My training loss is increasing quite dramatically. Not sure why this is. I was thinking it could be something to do with how I am calculating the loss, but not sure. I think it might be because i am printing running loss instead of loss per batch. Below is my training loop:
def train_model(model, optimizer, train_loader, num_epochs, criterion=criterion):
total_epochs = notebook.tqdm(range(num_epochs))
model.train()
running_loss=0
correct=0
total=0
for epoch in total_epochs:
for i, (x_train, y_train) in enumerate(train_loader):
x_train = x_train.to(device)
y_train = y_train.to(device)
y_pred = model(x_train)
loss = criterion(y_pred, y_train)
optimizer.zero_grad()
loss.backward()
optimizer.step()
running_loss += loss.item()
_, predicted = y_pred.max(1)
train_loss=running_loss/len(train_loader)
total += y_train.size(0)
correct += predicted.eq(y_train).sum().item()
train_loss=running_loss/len(train_loader)
train_accu=100.*correct/total
print('Train Loss: %.3f | Train Accuracy: %.3f'%(train_loss,train_accu))

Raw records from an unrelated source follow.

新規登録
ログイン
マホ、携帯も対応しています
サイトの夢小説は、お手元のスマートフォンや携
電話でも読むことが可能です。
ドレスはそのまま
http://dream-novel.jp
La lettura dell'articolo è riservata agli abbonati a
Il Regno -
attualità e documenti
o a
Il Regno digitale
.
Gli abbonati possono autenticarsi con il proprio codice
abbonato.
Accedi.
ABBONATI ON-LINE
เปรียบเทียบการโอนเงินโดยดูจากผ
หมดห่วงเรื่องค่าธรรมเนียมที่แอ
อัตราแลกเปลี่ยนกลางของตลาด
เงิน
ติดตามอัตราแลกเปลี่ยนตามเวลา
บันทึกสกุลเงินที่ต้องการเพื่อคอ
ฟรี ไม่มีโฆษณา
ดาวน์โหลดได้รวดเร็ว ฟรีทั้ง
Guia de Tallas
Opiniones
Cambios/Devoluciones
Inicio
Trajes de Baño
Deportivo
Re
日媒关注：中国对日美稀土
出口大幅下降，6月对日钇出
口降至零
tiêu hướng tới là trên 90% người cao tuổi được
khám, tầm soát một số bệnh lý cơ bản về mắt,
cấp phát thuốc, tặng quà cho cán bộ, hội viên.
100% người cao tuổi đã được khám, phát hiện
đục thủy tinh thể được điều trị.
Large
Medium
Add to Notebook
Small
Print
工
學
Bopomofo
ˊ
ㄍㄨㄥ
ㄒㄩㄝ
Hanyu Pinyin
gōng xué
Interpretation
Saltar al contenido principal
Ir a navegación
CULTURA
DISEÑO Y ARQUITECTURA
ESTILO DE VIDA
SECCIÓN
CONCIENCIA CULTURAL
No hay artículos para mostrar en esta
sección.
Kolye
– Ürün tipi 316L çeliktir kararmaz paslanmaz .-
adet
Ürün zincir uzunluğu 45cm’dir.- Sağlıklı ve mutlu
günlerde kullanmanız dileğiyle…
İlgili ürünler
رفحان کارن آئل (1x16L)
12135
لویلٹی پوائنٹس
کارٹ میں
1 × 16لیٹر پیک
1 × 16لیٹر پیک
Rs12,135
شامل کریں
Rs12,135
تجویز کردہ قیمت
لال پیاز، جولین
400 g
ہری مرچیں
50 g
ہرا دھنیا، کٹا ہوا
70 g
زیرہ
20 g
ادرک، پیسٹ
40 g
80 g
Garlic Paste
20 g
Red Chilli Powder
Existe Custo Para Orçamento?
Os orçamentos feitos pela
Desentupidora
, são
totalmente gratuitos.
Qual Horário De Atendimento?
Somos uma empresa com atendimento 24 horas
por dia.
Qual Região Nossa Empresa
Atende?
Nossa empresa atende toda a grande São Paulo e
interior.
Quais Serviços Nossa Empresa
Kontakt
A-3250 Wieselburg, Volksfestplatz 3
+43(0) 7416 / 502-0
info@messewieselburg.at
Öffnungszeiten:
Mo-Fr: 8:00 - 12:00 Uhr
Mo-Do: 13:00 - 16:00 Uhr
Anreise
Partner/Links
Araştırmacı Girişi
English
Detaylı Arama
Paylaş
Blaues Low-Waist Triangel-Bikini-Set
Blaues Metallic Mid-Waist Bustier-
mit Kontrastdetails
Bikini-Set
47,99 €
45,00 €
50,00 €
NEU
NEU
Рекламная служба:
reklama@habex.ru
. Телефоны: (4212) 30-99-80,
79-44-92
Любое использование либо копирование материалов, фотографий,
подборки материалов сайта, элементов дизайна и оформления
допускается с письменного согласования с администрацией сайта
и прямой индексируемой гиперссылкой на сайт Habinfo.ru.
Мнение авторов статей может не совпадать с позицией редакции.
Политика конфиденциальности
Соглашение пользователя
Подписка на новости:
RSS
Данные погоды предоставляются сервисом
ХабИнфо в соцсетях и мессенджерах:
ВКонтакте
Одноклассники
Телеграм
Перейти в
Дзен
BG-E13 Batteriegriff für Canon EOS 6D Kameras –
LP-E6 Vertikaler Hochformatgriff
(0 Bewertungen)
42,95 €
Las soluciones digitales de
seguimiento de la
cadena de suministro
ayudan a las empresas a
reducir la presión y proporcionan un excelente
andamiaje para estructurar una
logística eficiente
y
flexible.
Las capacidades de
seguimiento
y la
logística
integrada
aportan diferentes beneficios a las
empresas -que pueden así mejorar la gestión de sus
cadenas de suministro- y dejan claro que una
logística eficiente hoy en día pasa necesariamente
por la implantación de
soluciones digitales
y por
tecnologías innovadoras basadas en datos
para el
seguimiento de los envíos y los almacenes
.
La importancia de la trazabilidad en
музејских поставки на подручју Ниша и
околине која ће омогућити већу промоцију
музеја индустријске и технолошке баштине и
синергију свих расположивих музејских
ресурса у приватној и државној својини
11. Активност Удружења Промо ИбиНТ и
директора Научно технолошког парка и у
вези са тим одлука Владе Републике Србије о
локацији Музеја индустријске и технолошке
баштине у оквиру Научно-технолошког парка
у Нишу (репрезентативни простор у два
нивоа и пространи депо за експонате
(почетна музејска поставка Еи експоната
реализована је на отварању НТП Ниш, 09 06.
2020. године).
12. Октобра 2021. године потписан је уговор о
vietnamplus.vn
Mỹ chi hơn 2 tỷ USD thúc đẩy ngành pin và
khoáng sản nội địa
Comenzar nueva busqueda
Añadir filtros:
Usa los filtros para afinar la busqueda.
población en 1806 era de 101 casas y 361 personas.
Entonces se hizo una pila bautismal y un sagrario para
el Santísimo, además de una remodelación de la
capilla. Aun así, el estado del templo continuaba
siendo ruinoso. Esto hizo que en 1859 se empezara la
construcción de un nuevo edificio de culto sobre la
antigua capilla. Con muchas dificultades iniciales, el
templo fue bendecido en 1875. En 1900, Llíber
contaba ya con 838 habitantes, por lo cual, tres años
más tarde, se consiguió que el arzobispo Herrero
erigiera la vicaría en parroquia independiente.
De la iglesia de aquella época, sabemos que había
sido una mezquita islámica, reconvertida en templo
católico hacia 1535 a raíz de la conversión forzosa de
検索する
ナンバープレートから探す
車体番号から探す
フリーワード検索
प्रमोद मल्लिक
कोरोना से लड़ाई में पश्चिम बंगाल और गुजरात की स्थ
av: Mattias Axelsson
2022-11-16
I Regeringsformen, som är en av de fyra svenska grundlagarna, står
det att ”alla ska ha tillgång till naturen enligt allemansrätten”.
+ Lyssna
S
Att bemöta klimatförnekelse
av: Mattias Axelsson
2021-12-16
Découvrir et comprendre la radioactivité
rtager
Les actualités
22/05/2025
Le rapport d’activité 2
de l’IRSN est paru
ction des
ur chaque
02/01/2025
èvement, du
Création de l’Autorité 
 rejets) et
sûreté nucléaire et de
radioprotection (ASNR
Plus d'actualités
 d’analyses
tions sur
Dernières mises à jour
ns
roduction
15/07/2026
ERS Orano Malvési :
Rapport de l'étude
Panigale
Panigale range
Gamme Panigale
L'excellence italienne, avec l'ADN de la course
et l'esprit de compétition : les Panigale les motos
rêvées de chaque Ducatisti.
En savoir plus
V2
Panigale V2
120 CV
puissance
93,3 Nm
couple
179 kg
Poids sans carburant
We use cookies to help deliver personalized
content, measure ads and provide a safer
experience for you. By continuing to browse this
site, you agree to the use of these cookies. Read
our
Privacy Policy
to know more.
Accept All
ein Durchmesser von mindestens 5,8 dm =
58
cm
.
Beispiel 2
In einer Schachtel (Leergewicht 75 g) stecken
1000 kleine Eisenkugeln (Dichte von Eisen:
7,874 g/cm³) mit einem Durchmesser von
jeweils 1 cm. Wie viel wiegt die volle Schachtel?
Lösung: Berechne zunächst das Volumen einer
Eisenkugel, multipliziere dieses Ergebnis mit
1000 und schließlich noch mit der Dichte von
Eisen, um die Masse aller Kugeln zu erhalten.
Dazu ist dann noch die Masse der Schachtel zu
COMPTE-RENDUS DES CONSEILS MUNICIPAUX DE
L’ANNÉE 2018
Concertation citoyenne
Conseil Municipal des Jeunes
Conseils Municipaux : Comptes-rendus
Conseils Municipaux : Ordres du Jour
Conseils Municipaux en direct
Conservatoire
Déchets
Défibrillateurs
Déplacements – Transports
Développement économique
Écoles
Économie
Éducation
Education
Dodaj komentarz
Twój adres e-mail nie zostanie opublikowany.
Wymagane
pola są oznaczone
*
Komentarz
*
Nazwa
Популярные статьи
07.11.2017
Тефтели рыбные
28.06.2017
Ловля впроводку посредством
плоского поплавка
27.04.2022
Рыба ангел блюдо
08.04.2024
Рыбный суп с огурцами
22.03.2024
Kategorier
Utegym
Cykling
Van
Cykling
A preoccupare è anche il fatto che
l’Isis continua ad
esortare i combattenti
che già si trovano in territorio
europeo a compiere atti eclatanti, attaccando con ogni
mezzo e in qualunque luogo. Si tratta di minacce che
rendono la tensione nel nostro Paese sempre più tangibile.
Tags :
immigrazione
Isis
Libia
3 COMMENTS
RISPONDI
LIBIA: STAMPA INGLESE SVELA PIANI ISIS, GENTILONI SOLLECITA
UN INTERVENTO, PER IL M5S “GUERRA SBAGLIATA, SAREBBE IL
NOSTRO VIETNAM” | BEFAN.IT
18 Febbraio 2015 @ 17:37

However when i call train_model():
train_md = train_model(cnn_net, optimizer, data_loaders['train'], 10)
It returns this:
Train Loss: 1.472 | Train Accuracy: 47.949
Train Loss: 2.655 | Train Accuracy: 53.324
Train Loss: 3.732 | Train Accuracy: 56.521
Train Loss: 4.750 | Train Accuracy: 58.565
Train Loss: 5.728 | Train Accuracy: 60.130
Train Loss: 6.673 | Train Accuracy: 61.364
Train Loss: 7.590 | Train Accuracy: 62.335
Train Loss: 8.484 | Train Accuracy: 63.190
Train Loss: 9.365 | Train Accuracy: 63.934
Train Loss: 10.225 | Train Accuracy: 64.571
You keep accumulating the loss onto running_loss
.
That's the reason why it's increasing every epoch!